Impact Erosion
When a very large impact occurs on a planet with an atmosphere, it is possible for that impact to remove a sizable portion of the atmosphere simply by the energy released in the impact. Obviously this sets an upper limit on how much gas can be removed. This upper limit is a volume of gas with potential energy equal to the impact energy of the impactor. Because the impact energy is primarily released at the ground, at least part of this volume must be very deep in the potential well of the planet.
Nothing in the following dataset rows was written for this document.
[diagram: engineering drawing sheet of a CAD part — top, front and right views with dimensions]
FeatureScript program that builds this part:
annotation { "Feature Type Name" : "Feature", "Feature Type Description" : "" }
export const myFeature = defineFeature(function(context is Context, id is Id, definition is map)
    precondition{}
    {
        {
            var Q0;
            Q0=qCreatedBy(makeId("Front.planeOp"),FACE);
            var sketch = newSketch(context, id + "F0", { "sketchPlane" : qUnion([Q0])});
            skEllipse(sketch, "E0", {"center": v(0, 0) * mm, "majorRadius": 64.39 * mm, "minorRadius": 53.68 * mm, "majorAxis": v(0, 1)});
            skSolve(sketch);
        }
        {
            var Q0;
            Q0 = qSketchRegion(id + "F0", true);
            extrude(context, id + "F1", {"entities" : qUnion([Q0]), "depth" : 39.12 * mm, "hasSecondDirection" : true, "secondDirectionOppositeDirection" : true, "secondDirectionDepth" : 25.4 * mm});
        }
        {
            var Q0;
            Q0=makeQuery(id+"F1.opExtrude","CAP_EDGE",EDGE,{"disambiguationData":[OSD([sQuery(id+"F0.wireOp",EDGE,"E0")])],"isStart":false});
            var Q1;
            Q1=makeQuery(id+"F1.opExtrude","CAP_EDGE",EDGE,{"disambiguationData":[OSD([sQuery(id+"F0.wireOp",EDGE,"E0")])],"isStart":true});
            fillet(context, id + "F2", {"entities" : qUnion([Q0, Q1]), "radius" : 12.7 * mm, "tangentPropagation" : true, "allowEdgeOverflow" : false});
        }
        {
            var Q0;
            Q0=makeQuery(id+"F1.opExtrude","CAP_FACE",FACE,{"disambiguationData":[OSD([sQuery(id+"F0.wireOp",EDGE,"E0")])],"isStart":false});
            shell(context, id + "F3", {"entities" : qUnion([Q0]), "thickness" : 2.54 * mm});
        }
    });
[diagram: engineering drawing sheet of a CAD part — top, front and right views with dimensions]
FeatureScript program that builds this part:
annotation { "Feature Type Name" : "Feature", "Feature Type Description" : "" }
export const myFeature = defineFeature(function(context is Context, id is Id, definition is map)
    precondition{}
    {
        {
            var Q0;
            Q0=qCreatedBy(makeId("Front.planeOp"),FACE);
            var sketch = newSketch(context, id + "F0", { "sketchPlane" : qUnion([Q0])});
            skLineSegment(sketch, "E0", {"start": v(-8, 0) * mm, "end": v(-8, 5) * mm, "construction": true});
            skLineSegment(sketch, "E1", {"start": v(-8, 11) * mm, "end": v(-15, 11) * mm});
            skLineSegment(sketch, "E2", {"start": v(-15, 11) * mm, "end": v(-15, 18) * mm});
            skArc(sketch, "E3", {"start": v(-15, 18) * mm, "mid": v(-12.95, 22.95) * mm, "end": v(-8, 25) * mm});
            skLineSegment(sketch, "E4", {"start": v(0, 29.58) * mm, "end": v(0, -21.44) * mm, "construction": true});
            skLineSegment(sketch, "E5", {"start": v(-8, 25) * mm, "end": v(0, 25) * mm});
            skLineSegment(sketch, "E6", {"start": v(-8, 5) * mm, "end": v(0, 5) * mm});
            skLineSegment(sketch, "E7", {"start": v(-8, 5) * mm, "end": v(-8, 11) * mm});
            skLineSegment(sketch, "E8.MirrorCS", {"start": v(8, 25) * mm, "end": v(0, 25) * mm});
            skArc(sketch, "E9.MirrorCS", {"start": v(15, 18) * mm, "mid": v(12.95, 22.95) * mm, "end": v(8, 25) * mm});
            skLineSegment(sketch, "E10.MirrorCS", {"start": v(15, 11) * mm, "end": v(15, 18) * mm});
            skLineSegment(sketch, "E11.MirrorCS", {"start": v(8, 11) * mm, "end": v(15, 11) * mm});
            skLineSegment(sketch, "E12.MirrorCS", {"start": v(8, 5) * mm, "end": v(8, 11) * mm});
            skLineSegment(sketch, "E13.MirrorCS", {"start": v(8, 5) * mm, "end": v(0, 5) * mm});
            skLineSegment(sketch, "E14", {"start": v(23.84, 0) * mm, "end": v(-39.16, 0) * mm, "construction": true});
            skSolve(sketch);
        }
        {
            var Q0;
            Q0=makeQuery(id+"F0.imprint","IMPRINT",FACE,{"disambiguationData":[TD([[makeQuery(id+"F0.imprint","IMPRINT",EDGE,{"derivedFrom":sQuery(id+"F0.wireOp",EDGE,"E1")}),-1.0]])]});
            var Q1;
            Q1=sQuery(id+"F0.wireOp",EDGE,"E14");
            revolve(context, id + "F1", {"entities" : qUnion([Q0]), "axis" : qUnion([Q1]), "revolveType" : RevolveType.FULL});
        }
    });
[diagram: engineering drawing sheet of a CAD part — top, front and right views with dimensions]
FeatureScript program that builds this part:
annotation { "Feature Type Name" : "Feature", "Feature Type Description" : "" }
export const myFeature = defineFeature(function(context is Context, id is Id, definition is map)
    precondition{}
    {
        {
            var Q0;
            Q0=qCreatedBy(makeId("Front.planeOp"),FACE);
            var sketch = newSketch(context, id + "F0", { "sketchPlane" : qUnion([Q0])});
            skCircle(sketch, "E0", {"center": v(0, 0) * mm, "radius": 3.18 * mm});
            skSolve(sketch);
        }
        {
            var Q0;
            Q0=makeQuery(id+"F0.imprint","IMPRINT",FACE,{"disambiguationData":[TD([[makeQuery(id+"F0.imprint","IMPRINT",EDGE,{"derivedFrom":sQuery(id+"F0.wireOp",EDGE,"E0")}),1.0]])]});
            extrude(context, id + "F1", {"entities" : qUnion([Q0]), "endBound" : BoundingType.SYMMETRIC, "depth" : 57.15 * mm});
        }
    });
If an impactor is too small it doesn’t remove any of the atmosphere and instead its volatile content becomes part of the atmosphere. This process is described on a different page. At the other extreme is an impactor with enough energy to remove a very large fraction of the atmosphere. At this extreme another upper limit is imposed, and that limit is that the only gas above the tangent plane of the impact sight can be remove by the impact. The figure below shows this graphically.
Figure: A graphic illustration of how a large impact can remove all of the atmosphere above the tangent plane of the impact site.
From this image you can then calculate how much of the atmosphere is removed by each large impact. This image also makes it abundantly clear that a larger fraction of the upper atmosphere is removed than of the lower atmosphere.
In the model two impactor populations are considered: asteroids and comets. The impact rates for each as a function of time are adjustable parameters of the simulation. At each time step the number of impactors with sufficient energy to remove part of the atmosphere is calculated and the appropriate fraction of mass is removed from each altitude bin in the simulation.